Lost in mere rituals . . !


A few years ago I wrote a play for a church in which I showed people during prayer time.

I showed one man mouthing his prayers but looking out of the window at the traffic outside, another yawning while the others prayed but joining in on the last line, and a lady staring hard at a young man who was kneeling. All this took place when they were reciting their prayers.

The play met with a lot of flak from the congregation who were not too happy I had portrayed them thus.

I argued back asking them how many of them ever communicated with God when they mouthed the said prayer, and some wise people agreed with me whereas others looked around after that to see where I sat when they went for prayer.

So often ritual takes over the act of prayer or meditation doesn’t it? I do believe that all rituals were started with good intentions, but slowly people forgot the content and remembered only the form.

A devout man who had a cat used to spend several minutes each day at prayer and meditation in his bedroom.

He read a portion of scripture and a devotional book, followed by a period of silent meditation and prayer. As time went on his prayers became longer and more intense.

He came to cherish this quiet time in his bedroom, but his cat came to like it, too. She would cozy up to him, purr loudly, and rub her furry body against him.

This interrupted the man’s prayer time, so he put a collar around the cat’s neck and tied her to the bedpost whenever he wanted to be undisturbed while at prayer. This didn’t seem to upset the cat, and it meant that the man could meditate without interruption.

Over the years, the daughter of this devout Christian had noted how much his devotional time had meant to him.

When she began to establish some routines and patterns with her own family, she decided she should do as her father had done.

Dutifully she, too, tied her cat to the bedpost and then proceeded to her devotions. But time moved faster in her generation and she couldn’t spend as much time at prayer as did her father.

The day came when her son grew up and wanted to make sure that he preserved some of the family traditions which had meant so much to his mother and his grandfather.
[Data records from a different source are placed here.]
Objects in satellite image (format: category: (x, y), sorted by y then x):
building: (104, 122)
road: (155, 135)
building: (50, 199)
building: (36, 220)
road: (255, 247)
But the pace of life had quickened all the more and there simply was no time for such elaborate devotional proceedings.

So he eliminated the time for meditation, scripture reading, and prayer. But in order to carry on religious tradition, each day while he was dressing he tied the family cat to the bedpost.

Thus the ritual became more important than the prayer and meditation that it was supposed to enhance.

Everyday I see people crowding religious places, involved in all the rituals; adept at mantras, experts with prayers: I wonder whether its cats tied to bedposts?